Noël passé
Publié le 25 Novembre 2005

Le long des chemins creux, les vieux arbres frileux ne portaient plus qu’une ou deux feuilles oubliées par l’automne.
Une mince couche de glace couinait sous les pas sonores. Le sol était gelé.
Un oiseau ébouriffé se glissait prestement entre les fougères roussies.
A l’école, déjà, la maîtresse nous contait des histoire, sous les globes jaune, derrière les fenêtres noires…
Pierre et le loup ! La chèvre de monsieur Seguin ! Le silence était grand, et seule, la voix de Mademoiselle Joseph raisonnait.
Parfois, une toux discrète, qui s’excusait, ou, un raclement de soulier troublaient à peine le calme de la classe.
Le poêle ronflait avec bonhomie depuis le matin.
Trois jours plus tôt, en bande, nous avions traîné le sapin pour l’école sur la route enneigée, bordée de poteaux noirs chapeautés de givre.
Un chuintement léger nous accompagnait, celui du sapin traînant au sol. Les voix sonores claquaient dans l’air vif. Une buée bleutée : phooouu ! phooouu ! flottait brièvement devant les bouches.
La dernière classe avant Noël était finie.
Il n’y avait pas de grands préparatifs, à la maison…
La maison était pauvre. Il n’était pas question d’acheter un sapin.
C’était pourtant le premier Noël dans cette petite maison de campagne.
Depuis plusieurs soirs, ma mère, discrètement, cousait à la machine à coudre.
Mon père avait fait percer des trous dans un manche à balai… Que se préparait-il ?
Quelques jours avant Noël, il revint portant une brassée de petites branchettes de sapin coupées dans une haie.
Alors, il assembla les branchettes, les introduisant dans les trous, et un sapin de Noël, ingénieux, apparut dans la salle ou le fourneau répandait sa bonne chaleur.
Nous étions, mon frère et moi, ravis…
On sortit une ou deux guirlandes, du papier d’argent, et d’or, des touffettes de coton….
Etait-il beau, cet arbre ? Sans doute moins beau qu’un vrai sapin, garni de cheveux d’ange, de guirlandes multicolores, d’ampoules de couleur….

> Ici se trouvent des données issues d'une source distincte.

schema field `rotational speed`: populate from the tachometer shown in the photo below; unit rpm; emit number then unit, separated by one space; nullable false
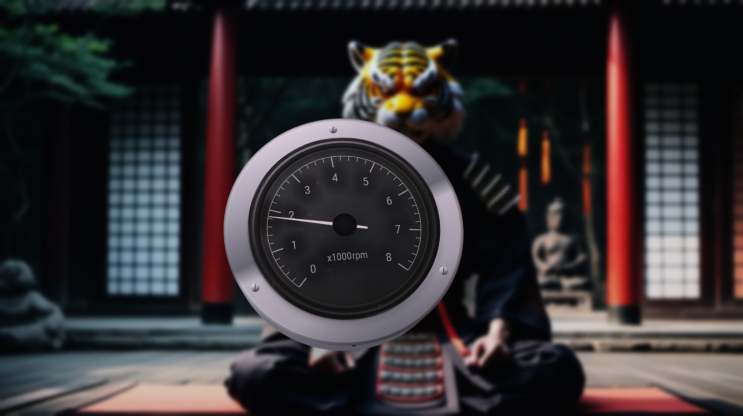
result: 1800 rpm
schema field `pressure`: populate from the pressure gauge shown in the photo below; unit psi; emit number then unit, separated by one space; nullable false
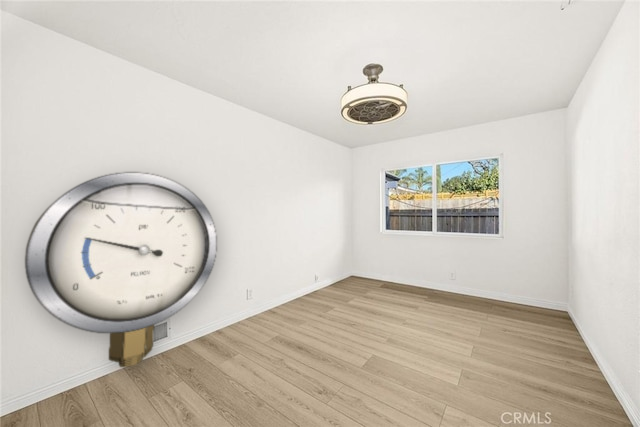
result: 60 psi
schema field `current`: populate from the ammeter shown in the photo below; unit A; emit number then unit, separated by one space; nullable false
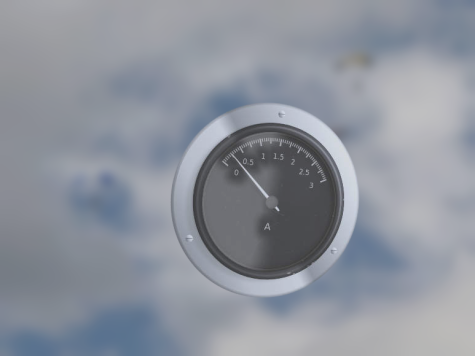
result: 0.25 A
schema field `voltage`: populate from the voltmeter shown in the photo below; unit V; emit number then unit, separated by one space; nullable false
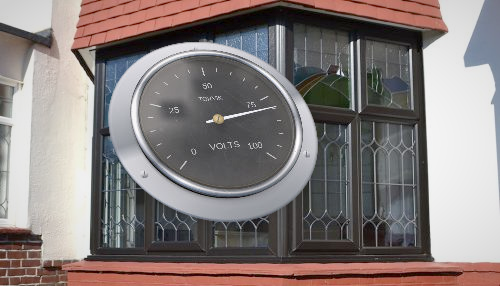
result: 80 V
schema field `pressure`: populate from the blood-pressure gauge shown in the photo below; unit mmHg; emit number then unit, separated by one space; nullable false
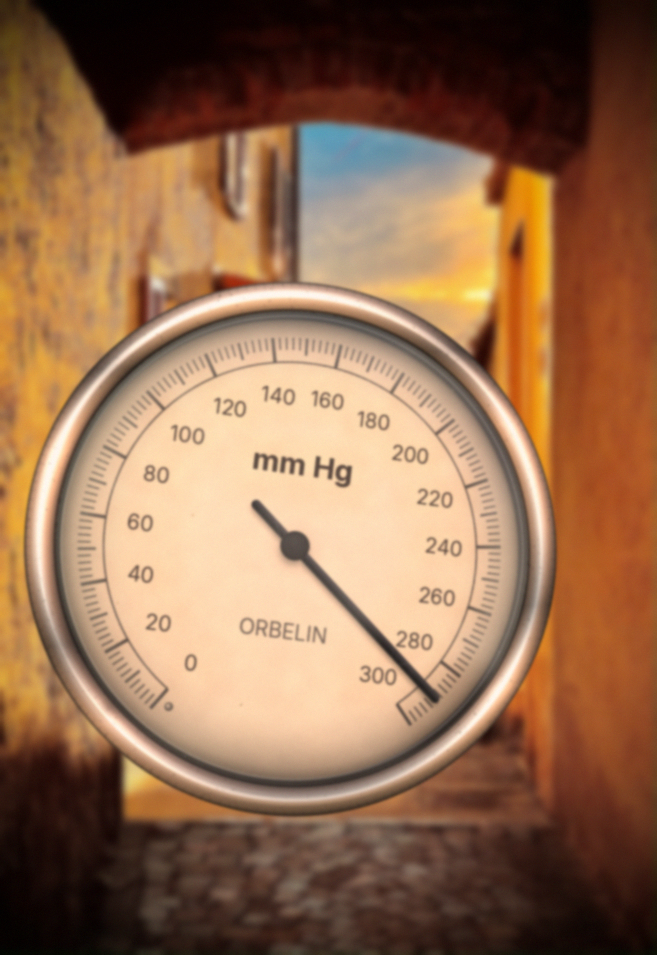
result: 290 mmHg
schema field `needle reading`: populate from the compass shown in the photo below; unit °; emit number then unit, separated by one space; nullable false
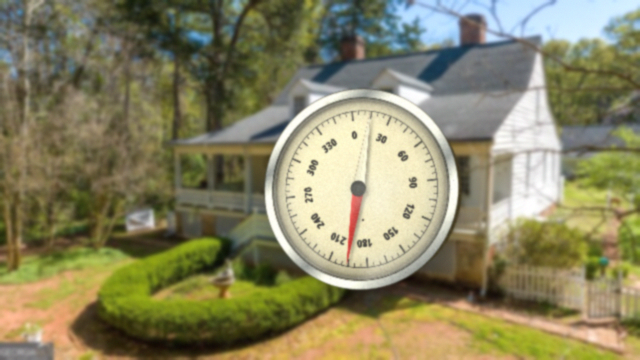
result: 195 °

Mais c’était le sapin de l’amour, du bonheur donné, de la débrouillardise…
Du houx garni de boules rouges, du gui cueilli dans les pommiers complétaient le tableau…
Sans oublier la crèche, petite grange couverte de paille, où Jésus, Joseph, la Vierge, l’âne et le mouton se serraient tandis qu’arrivaient les rois mages…
Cette crèche était poudrée d’une neige fine, brillante… que je trouvais douce à toucher….Le soir venu, je trouvai un nounours, qui fut le compagnon de ma petite enfance….
Ma mère l’avait cousu ! Il était marron, avec de beaux yeux brillants, le dessous des pattes rouge, bouclé à souhait….
Des oranges, des bonbons, des crottes de chocolat, des sucres d’orge l’accompagnaient….
Je ne me souviens plus du repas…Sans doute, l’oncle Georges et la tante Marie vinrent nous voir, passer la soirée avec nous…
Belle saison, simplicité, le froid dehors, le fourneau bien chargé dedans.